People with obesity, however, seem to often defend a higher body fat set point. This is something that confuses scientists, as the body wants to defend an obese body type rather that a lean one, despite having more fat than is necessary to avoid starvation and infertility. One theory for this is that the body acts abnormally, as it has been placed in a modern day environment far removed from the one we evolved to survive…
Today food is so plentiful and readily available with shops, fast food chains and food delivery services everywhere. This is driving us to over eat on calorie dense foods that we would once have had to hunt or travel to find. The body fat set point does vary from person to person, but the good news is in most people it can change over time.
Our body weight isn’t completely determined by our genes.
Many people in affluent or westernised countries gain weight gradually over the course of their lives, increasing the lower limit of our comfortable weight.
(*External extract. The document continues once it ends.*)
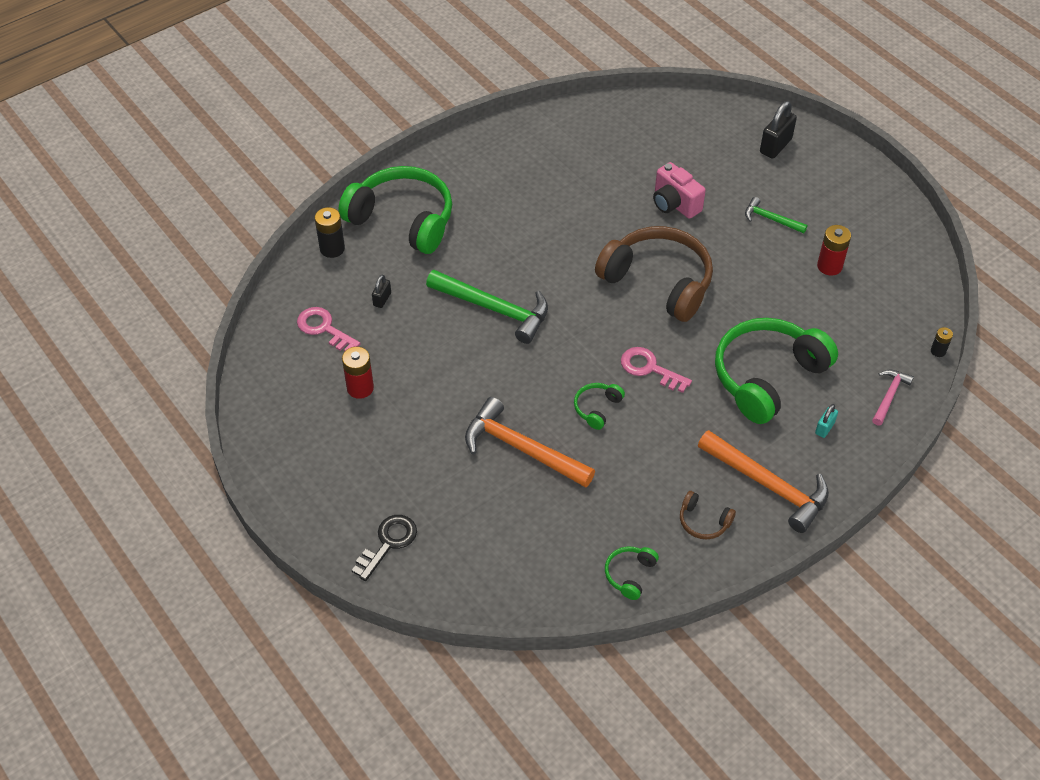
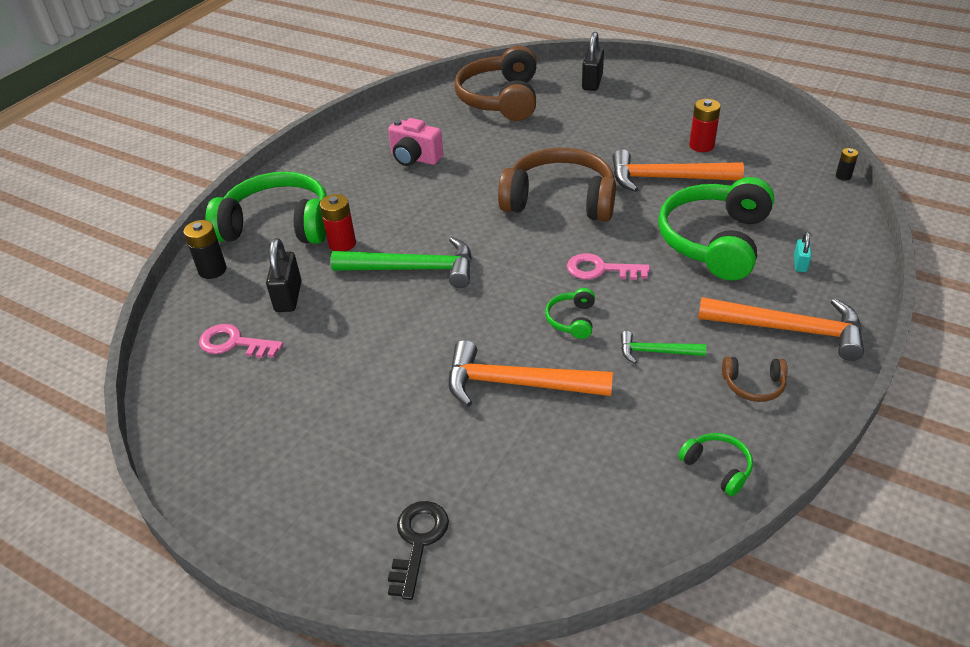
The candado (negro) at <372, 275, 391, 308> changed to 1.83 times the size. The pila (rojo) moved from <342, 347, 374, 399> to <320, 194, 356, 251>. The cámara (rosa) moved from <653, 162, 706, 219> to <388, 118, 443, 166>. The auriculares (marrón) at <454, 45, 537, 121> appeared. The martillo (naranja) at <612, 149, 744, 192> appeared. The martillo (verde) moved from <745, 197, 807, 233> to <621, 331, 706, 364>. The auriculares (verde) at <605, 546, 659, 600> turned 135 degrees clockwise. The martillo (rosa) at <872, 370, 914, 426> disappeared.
One of the main reasons for this is the over consumption of highly processed, high sugar, high fat, calorie dense foods.
Whilst we know that the most important thing for fat loss is a calorie deficit, most people want to be able to lose weight and still be able to have flexibility when it comes to diet – including eating ‘junk foods’. This can in fact help some people to adhere to a diet in the long run, after all who wants to live on a super restrictive diet forever? However, research does suggest that highly palatable foods to seem to increase food intake, which makes sense as we want to eat more of the foods that our brains find rewarding. Lower reward foods tend to have the opposite effect. Most people want to hear that they can lose weight eating the most delicious foods, and whilst theoretically true, a diet lower in reward value will control appetite and reduce adiposity more effectively than one that’s higher in reward value.
I’m not saying to cut out all processed foods, or that you shouldn’t include foods you love in your diet, because you definitely should. I would however suggest that the majority of one’s diet comes from whole foods.
The Consistent behaviours of your day to day life, including your diet, exercise, stress management and sleep, are all factors that will affect your bodyweight set point. As obvious as this sounds, its true. Our bodies are much more likely to accept a new, lower bodyweight, as being the norm, if we maintain it for a longer duration of time.
Here are 6 ways to reduce your body fat set point
- Reduce highly palatable foods – giving your brain less Motivation to want more is going to help you consume less.
- Manage your appetite – Go for a diet that consists of high protein and fibrous foods which are more satiating and less calorific.
- Increase NEAT – technically if its conscious exercise it isn’t NEAT, however moving more, whether it be taking the stairs or walking to the station is going to contribute a lot towards a higher energy output.
- Include Resistance training – More muscle will have an improved benefit to your resting metabolism
- Focus on sleep – sleep quantity and even more importantly, sleep quality should be a priority, both for health and wellbeing as well as fat loss.
- Manage stress levels – One of the reasons we tend to over eat is a response to stress. Managing stress levels through things such as Meditation or keeping a diary can help with fat loss.
So there you have it. The advice that generally applies for overall health can also be applied to helping you to achieve and maintain a healthier body weight.